**TASK**
In the CadQuery reference extract below, why do the row and column parameters of the Matrix[r, c] syntax start at zero? Answer in one to three sentences.

Provide Matrix[r, c] syntax for accessing individual values. The row and column parameters start at zero, which is consistent with most python libraries, but is counter to gp_GTrsf(), which is 1-indexed.

Parameters:

rc (Tuple[int, int])

Return type:

float

__init__() None[source]
__init__(matrix: gp_GTrsf | gp_Trsf) None
__init__(matrix: Sequence[Sequence[float]]) None
__repr__() str[source]

Generate a valid python expression representing this Matrix

Return type:

str

__weakref__

list of weak references to the object (if defined)

transposed_list() Sequence[float][source]

Needed by the cqparts gltf exporter

Return type:

Sequence[float]

class cadquery.NearestToPointSelector(pnt)[source]

Bases: Selector

Selects object nearest the provided point.

If the object is a vertex or point, the distance is used. For other kinds of shapes, the center of mass is used to to compute which is closest.

Applicability: All Types of Shapes

Example:

CQ(aCube).vertices(NearestToPointSelector((0, 1, 0)))

returns the vertex of the unit cube closest to the point x=0,y=1,z=0

__init__(pnt)[source]
filter(objectList: Sequence[Shape])[source]

Filter the provided list.

The default implementation returns the original list unfiltered.

Parameters:

objectList (list of OCCT primitives) – list to filter

Returns:

filtered list

class cadquery.ParallelDirSelector(vector: Vector, tolerance: float = 0.0001)[source]

Bases: BaseDirSelector

Selects objects parallel with the provided direction.

Applicability:

Linear Edges Planar Faces

Use the string syntax shortcut |(X|Y|Z) if you want to select based on a cardinal direction.

**RECORDED INFORMATION**
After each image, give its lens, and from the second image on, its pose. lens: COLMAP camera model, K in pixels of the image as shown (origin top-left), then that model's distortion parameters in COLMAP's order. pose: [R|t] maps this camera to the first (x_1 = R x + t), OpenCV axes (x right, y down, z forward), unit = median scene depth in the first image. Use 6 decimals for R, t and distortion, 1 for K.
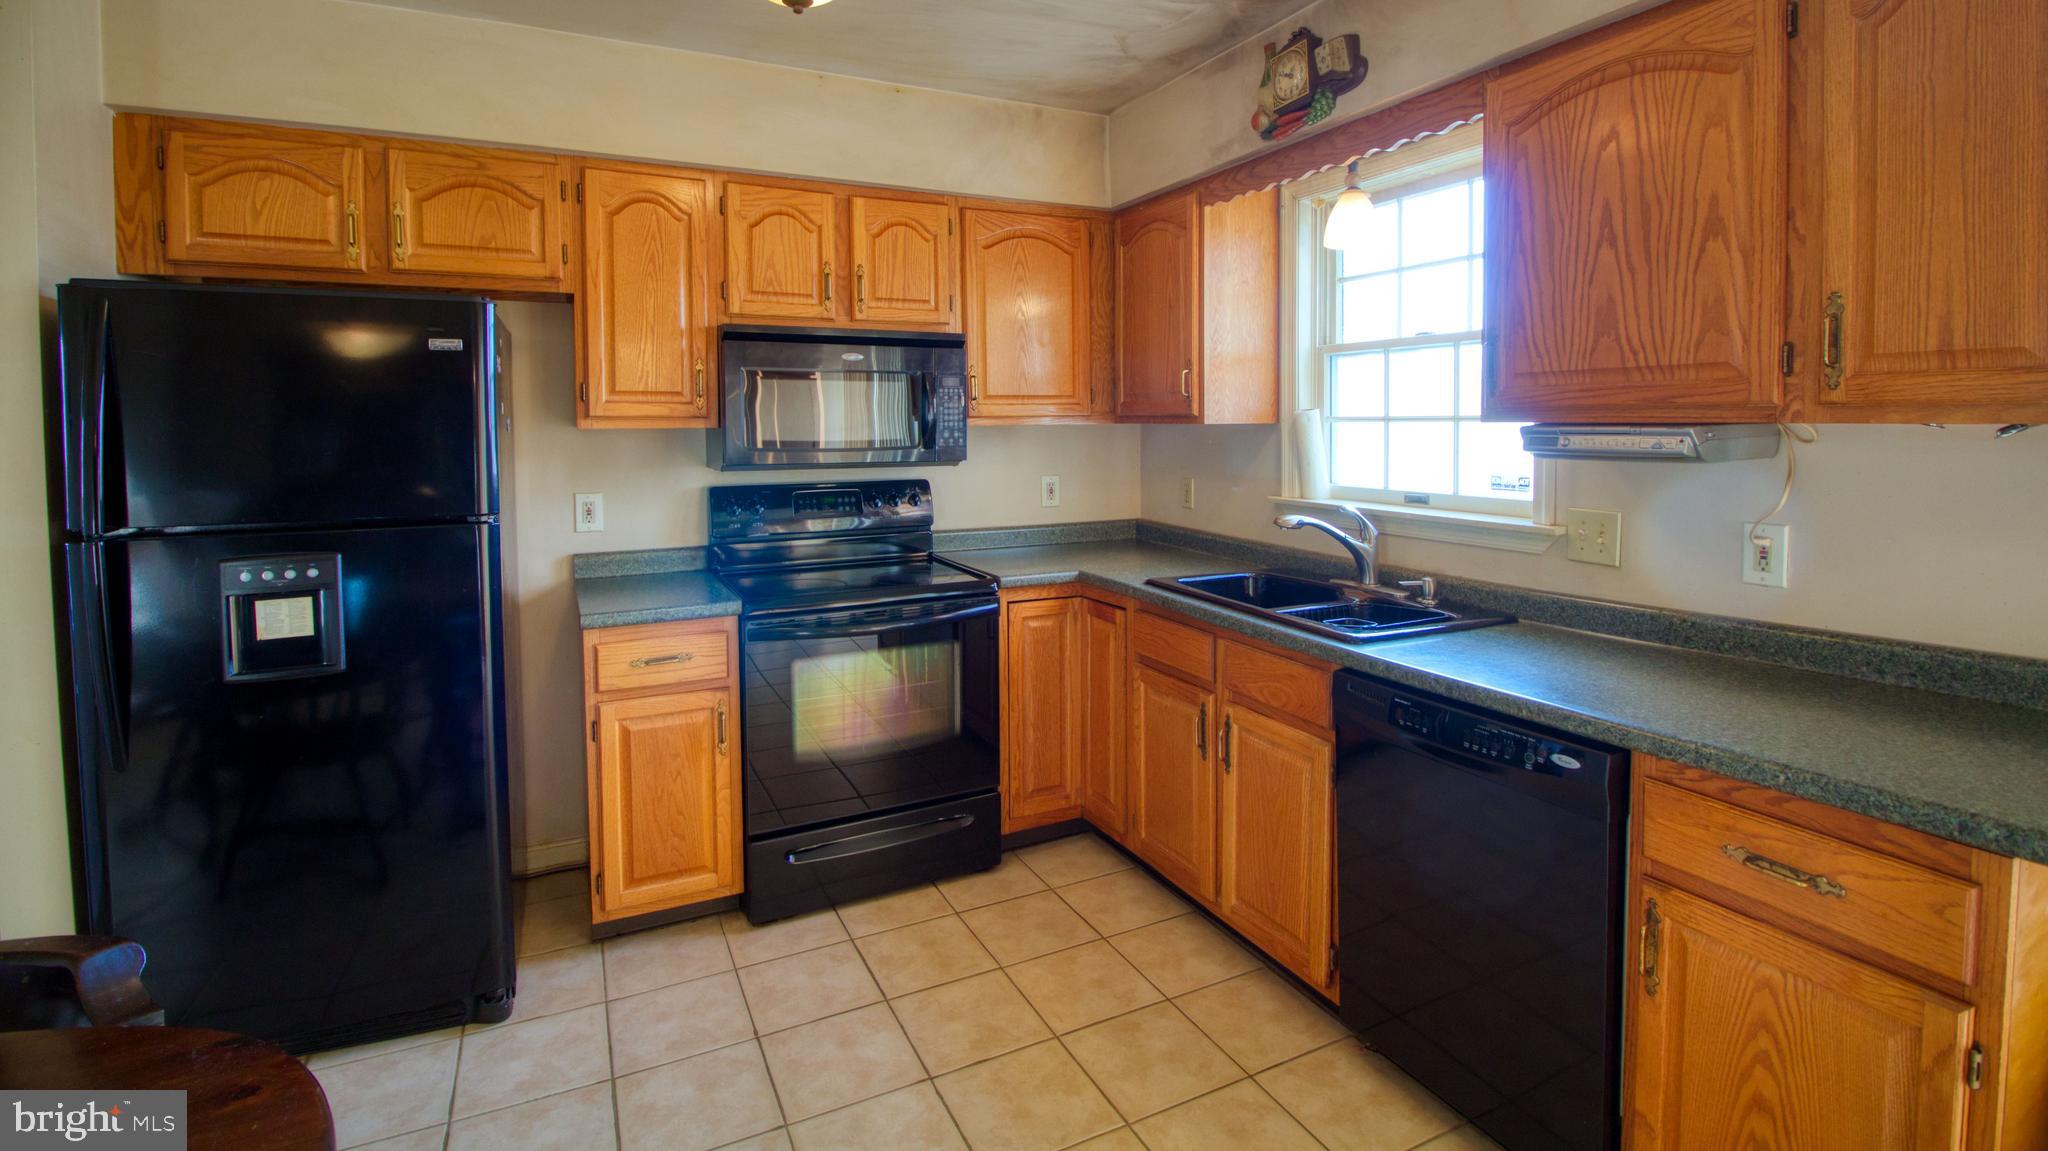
lens RADIAL K [[908.1, 0, 976.2], [0, 908.1, 464.6], [0, 0, 1]] dist [-0.001231, -0.008729]
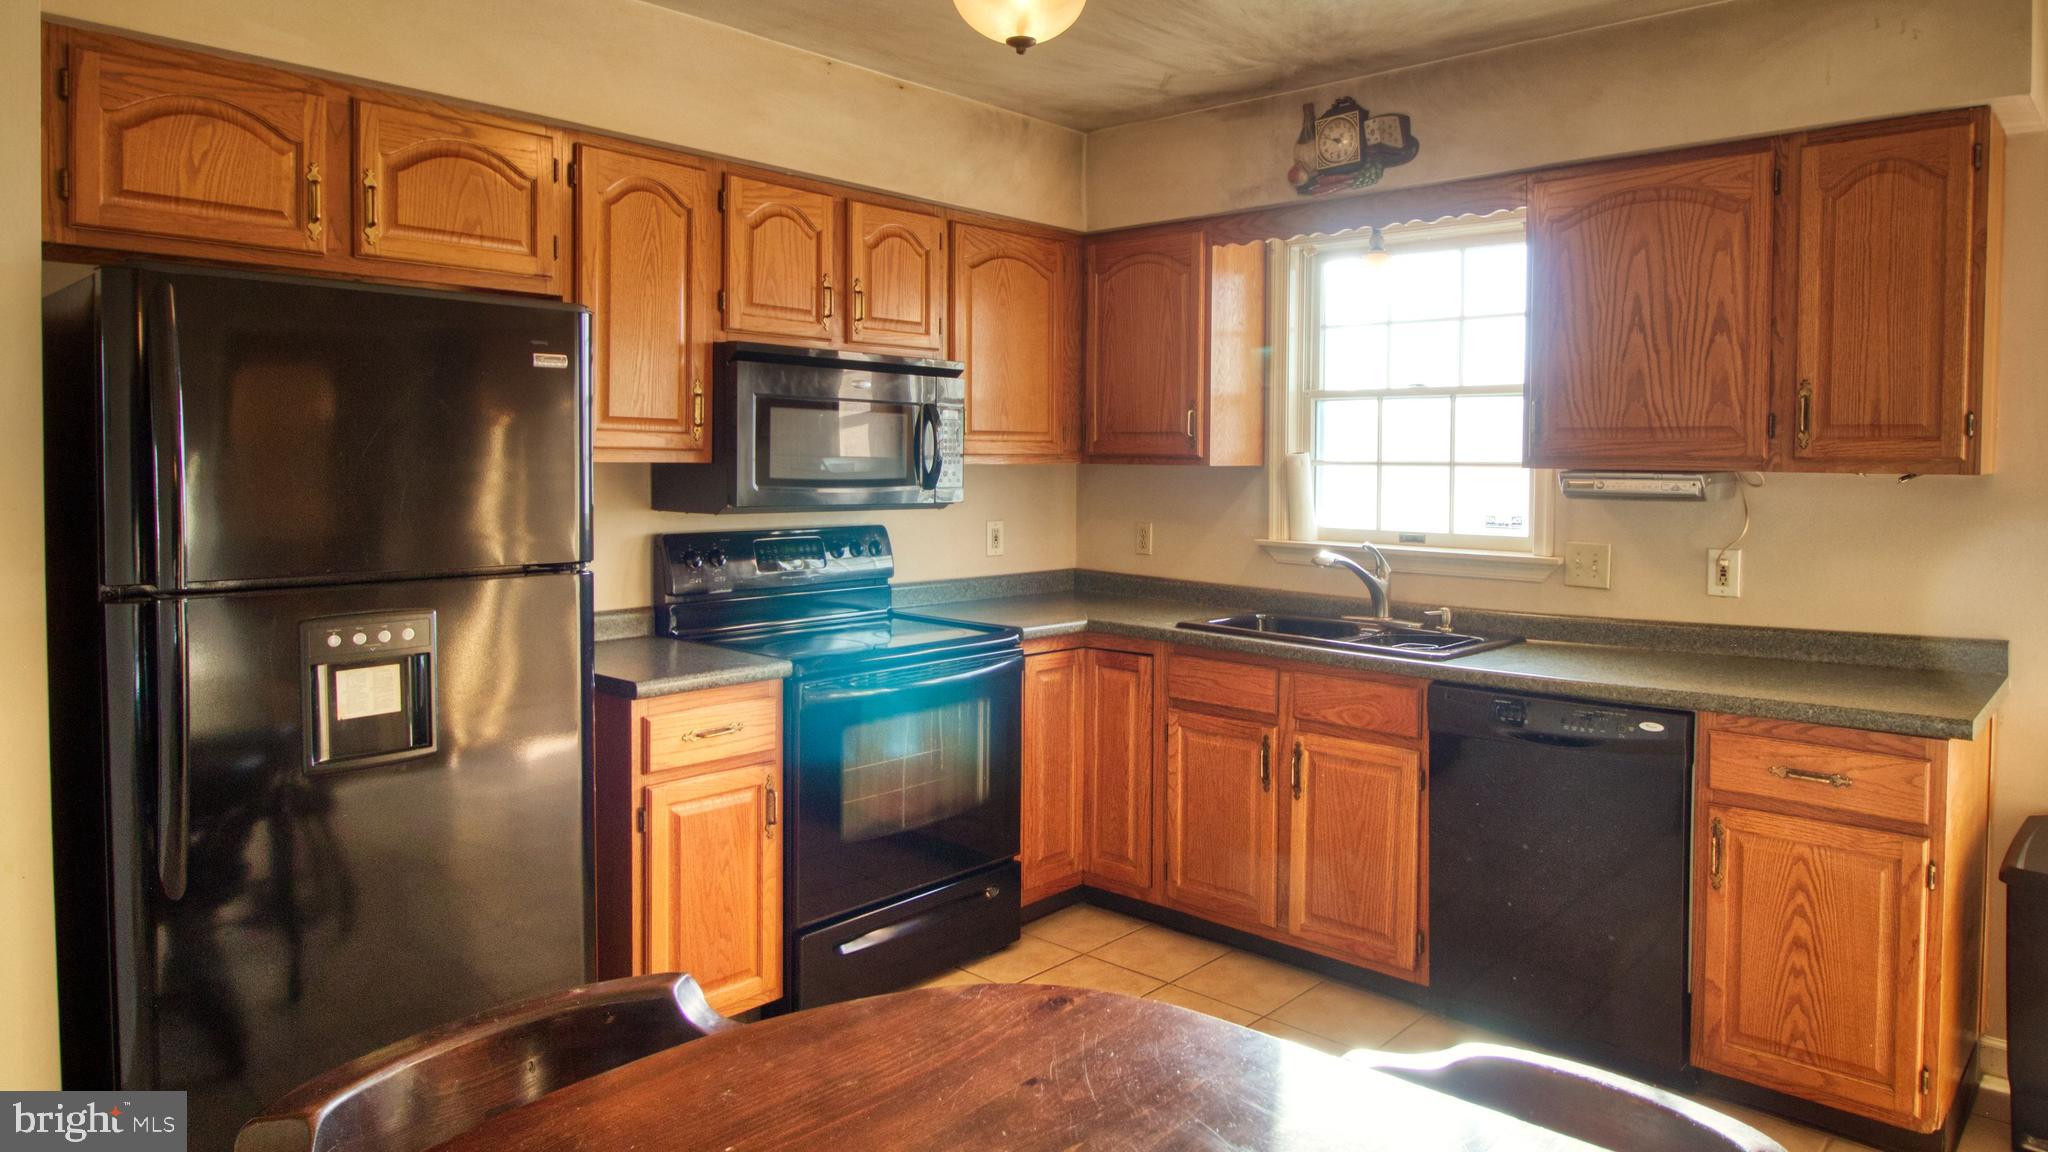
lens RADIAL K [[1176.5, 0, 1071.6], [0, 1176.5, 507.4], [0, 0, 1]] dist [-0.003224, -0.001912]
pose [[0.930531, 0.000336, 0.366214, -0.474799], [0.002050, 0.999979, -0.006127, 0.010700], [-0.366208, 0.006452, 0.930511, -0.177174]]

**RESPONSE TO THE EXERCISE**
They start at zero to be consistent with most Python libraries. This differs from gp_GTrsf(), which is 1-indexed.